This is a LTE connection if that matters.
See the hang on exit again as well.
I suspect it is JS that needs the -O3, though that needs testing and
then testing to see which option that is required, which at 2.5 hours a
build would be slow :(
We could be seeing a compiler bug.
|
Well, different ads? Hmm, are we talking about the same thing? Here I saw a blank page in in all 45.* builds when it broke and some constant loading progress of the background content (like scripts and so on). Can you give me a screen shot of GA1.1 when it’s trying to open YouTube.com? Maybe several if it changes while you wait. |
Yes, Youtube wants me to watch ads before the video I clicked, it would
paint the first frame and then do the circle thing and eventually
suggest restarting my device.
I have to go to work but will try to post a screenshot later.
|
Today I built Firefox with GCC 5.1.0 and -O2 -march=pentium4 and it consistently plays videos here. |
I now tried dmiks test build:
I have tried this with the 14.106 SMP kernel as well as with the latest OS4 kernel. I have an 8-core AMD system. What I could try is to enable only one core per package (where a package contains 2 cores) to avoid and HT issues but the past has shown that that helps only marginally. |
On Wed, 25 Apr 2018 23:08:24 -0700 lerdmann wrote:
I now tried dmiks test build:
1) playability of Youtube videos is entirely tied to using h264ify
add-on. If I have it installed I
can play Youtube videos, if I don't have it installed I cannot. It does
not matter what build I use.
By saying you have it "installed", do you mean installed AND Enabled?
My testing was always done with the add-on installed but in Enabled and
Disabled states. I would expect the Disabled setting to entirely move that
code out of execution, but maybe that is not the case afterall?
|
@dryeo well, ok, your situation is different from what this ticket originates from. Your case looks more like #242. Anyway, I'm sure the reason behind both problems is the same. However, -O2 and -march=pentium4 is exactly what the GA1.1 build in 7z is (except GCC but my t1 is a proof that it doesn't matter). Which, in turn, proves that compiler options are just a side effect here and the main problem is timing. My current guess is that the new JVM "task scheduler" (that was heavily changed after Firefox 38) works very unstable on OS/2 so that some JS scripts start starving like hell especially when several are executed in parallel. Looks like we miss some platform-specific implementation detail and the generic code is just too dumb (it's also possible that the new JVM scheduler design is just not good). All this requires quite a complex research. Anyway, I will try another build: -O3 and -march=pentium4 to see if it makes any difference. @lerdmann re |
Interesting that this problem only seems to exist in the latest release.

### Data shown

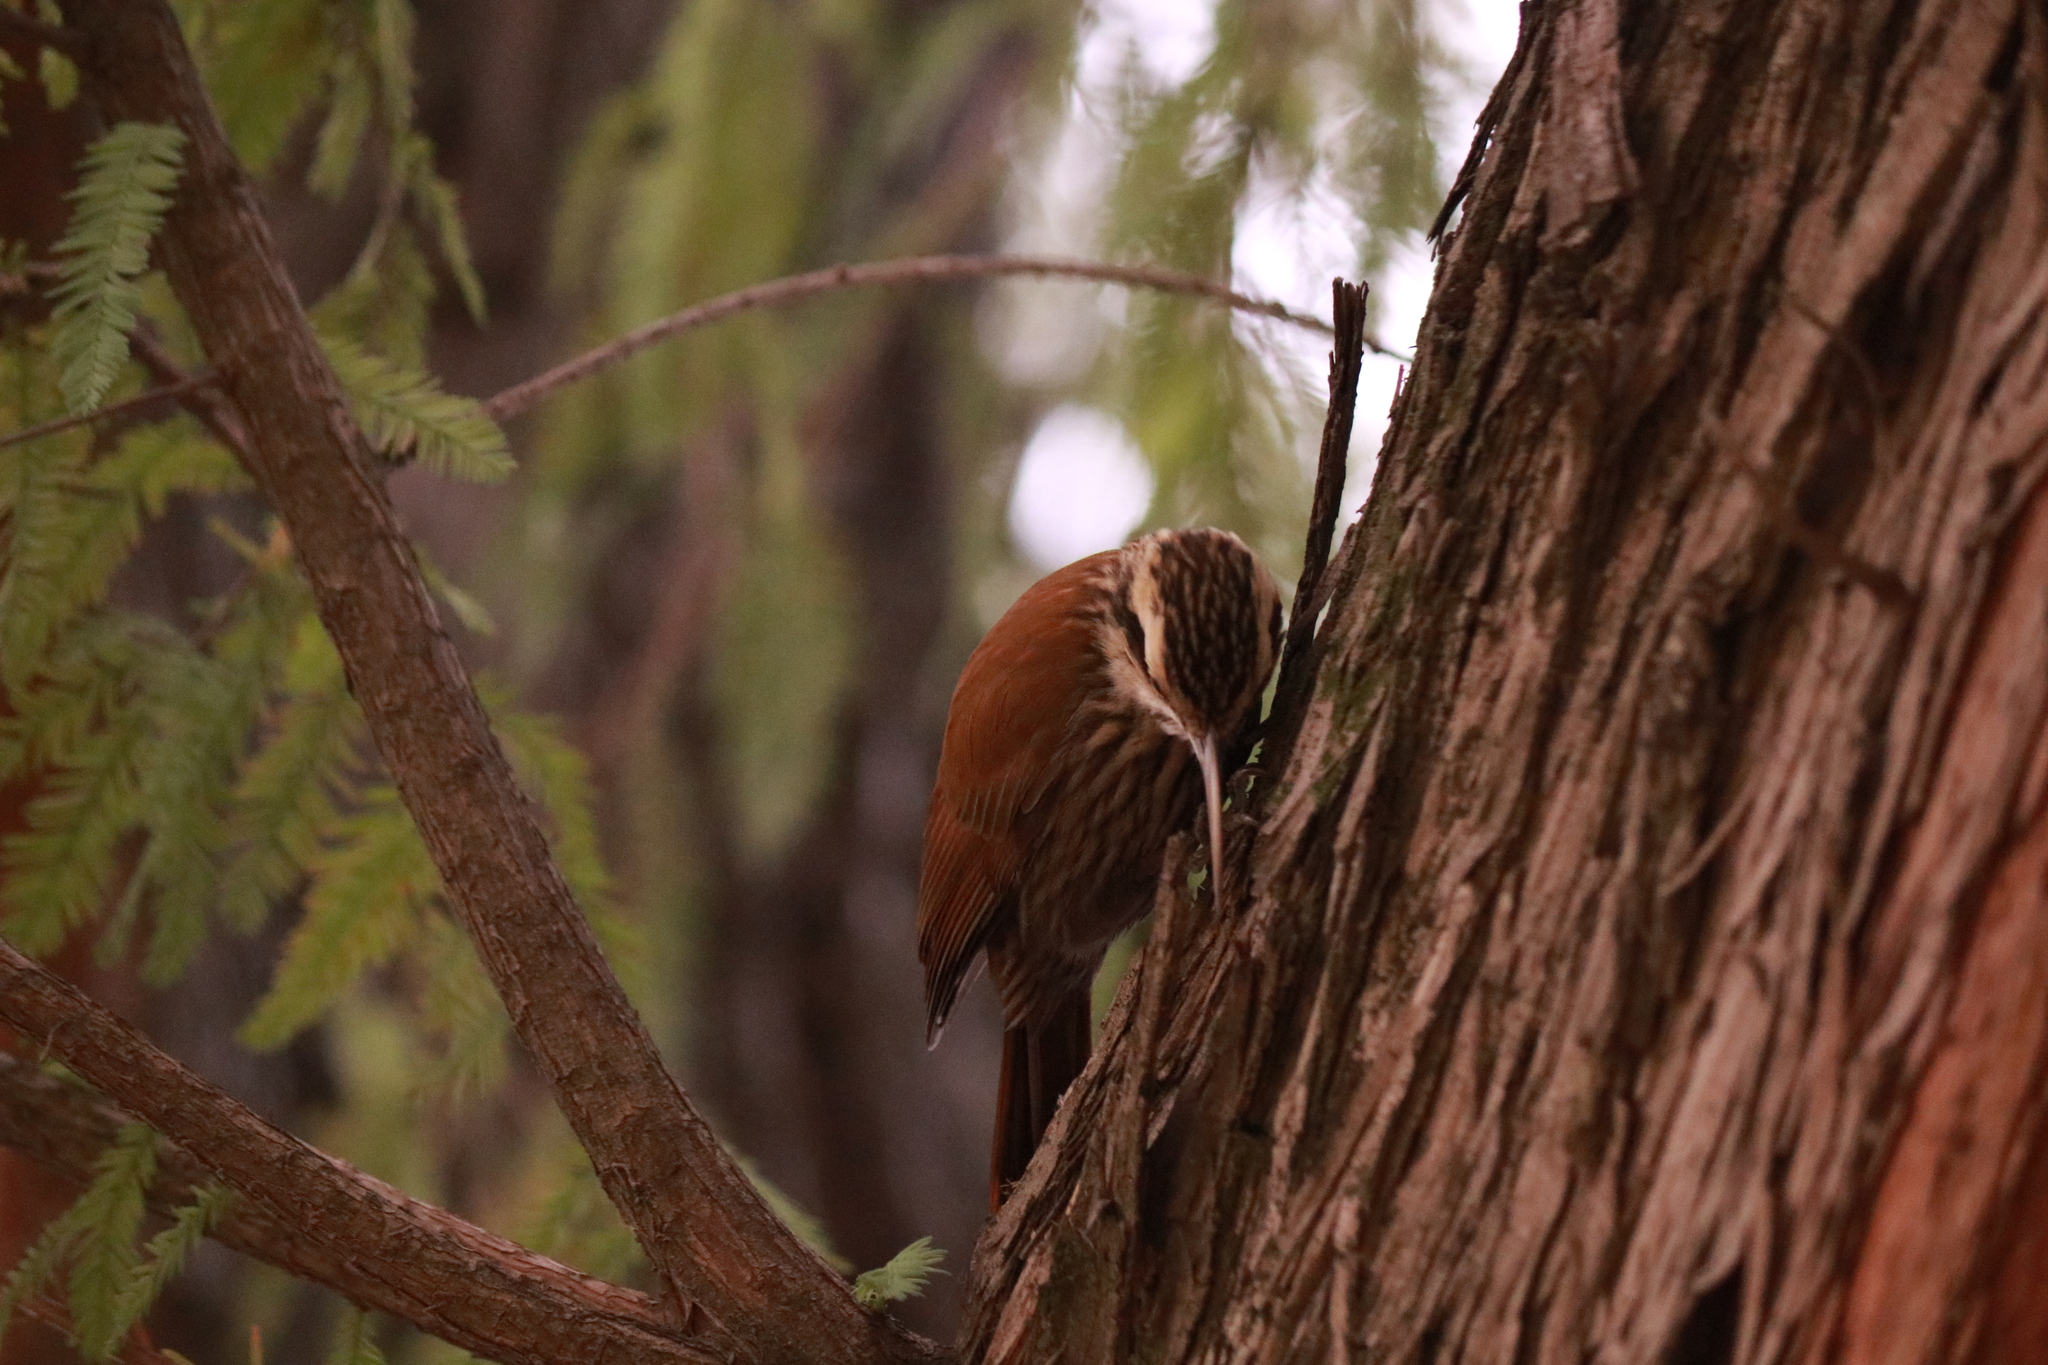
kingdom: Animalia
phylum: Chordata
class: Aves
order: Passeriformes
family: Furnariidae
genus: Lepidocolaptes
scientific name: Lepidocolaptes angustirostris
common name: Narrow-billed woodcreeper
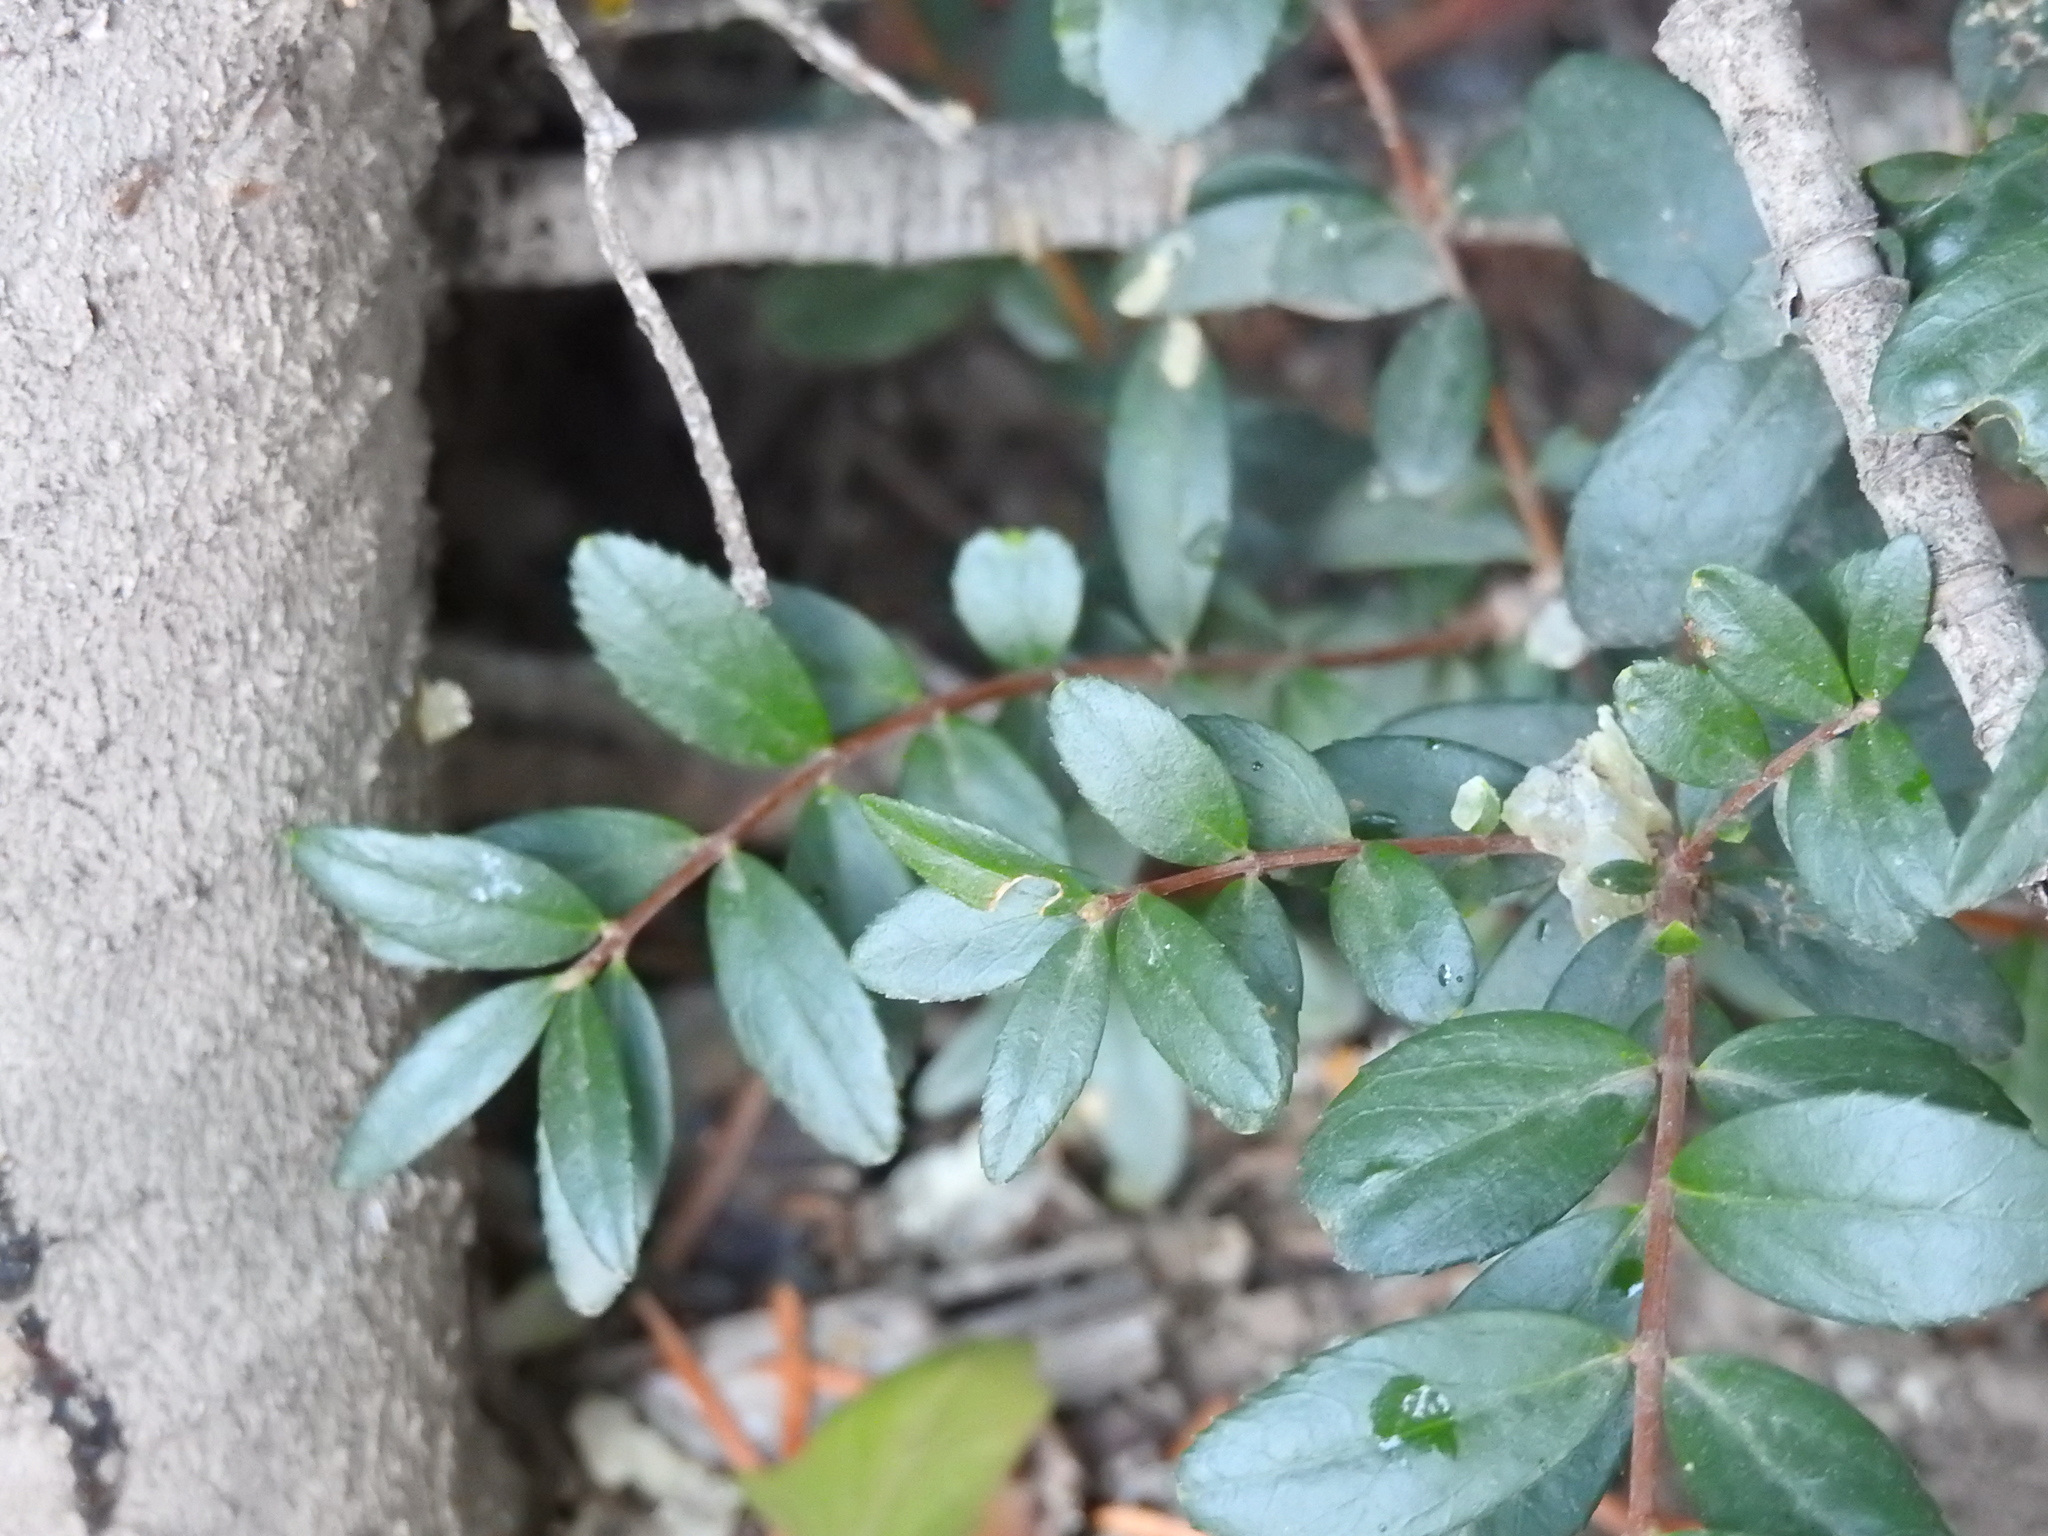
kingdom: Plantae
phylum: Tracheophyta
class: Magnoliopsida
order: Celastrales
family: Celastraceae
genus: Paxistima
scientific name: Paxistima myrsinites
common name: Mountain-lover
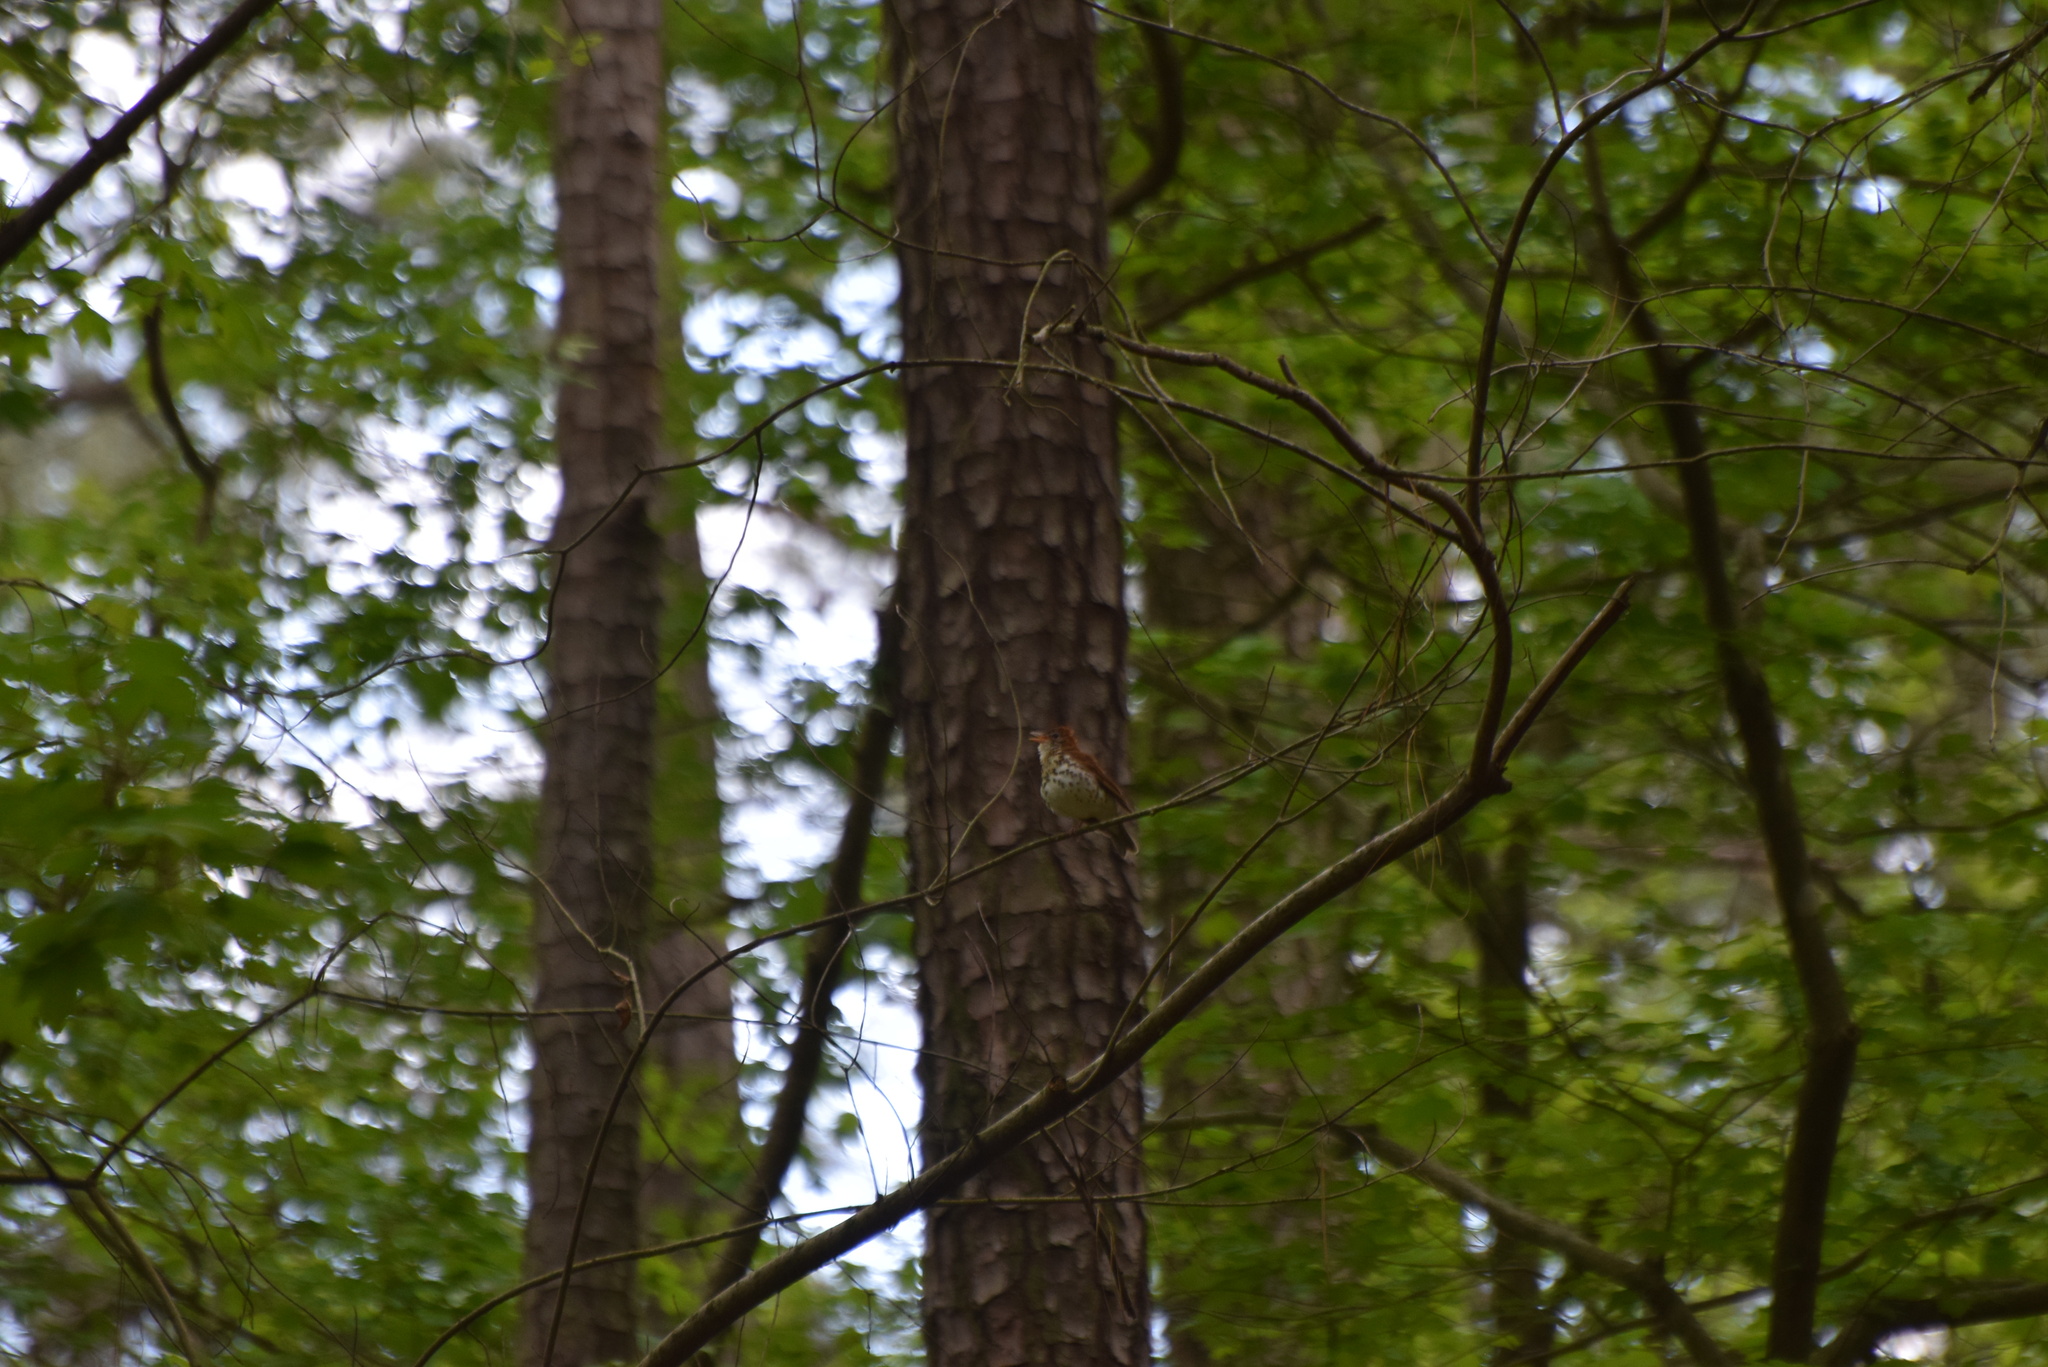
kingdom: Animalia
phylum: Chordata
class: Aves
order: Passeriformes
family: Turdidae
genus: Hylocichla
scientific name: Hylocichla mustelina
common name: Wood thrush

### Problems and tasks
[1] Translate this sentence from the Firefox forum thread into Spanish: "Today I built Firefox with GCC 5.1.0 and -O2 -march=pentium4 and it consistently plays videos here."
[2] Reproduce the part of the Firefox forum thread starting at "I suspect it" and ending at "restarting my device.".

### The replies
[1] Hoy compilé Firefox con GCC 5.1.0 y -O2 -march=pentium4, y aquí reproduce videos de forma constante.

[2]
I suspect it is JS that needs the -O3, though that needs testing and
then testing to see which option that is required, which at 2.5 hours a
build would be slow :(
We could be seeing a compiler bug.
|
Well, different ads? Hmm, are we talking about the same thing? Here I saw a blank page in in all 45.* builds when it broke and some constant loading progress of the background content (like scripts and so on). Can you give me a screen shot of GA1.1 when it’s trying to open YouTube.com? Maybe several if it changes while you wait. |
Yes, Youtube wants me to watch ads before the video I clicked, it would
paint the first frame and then do the circle thing and eventually
suggest restarting my device.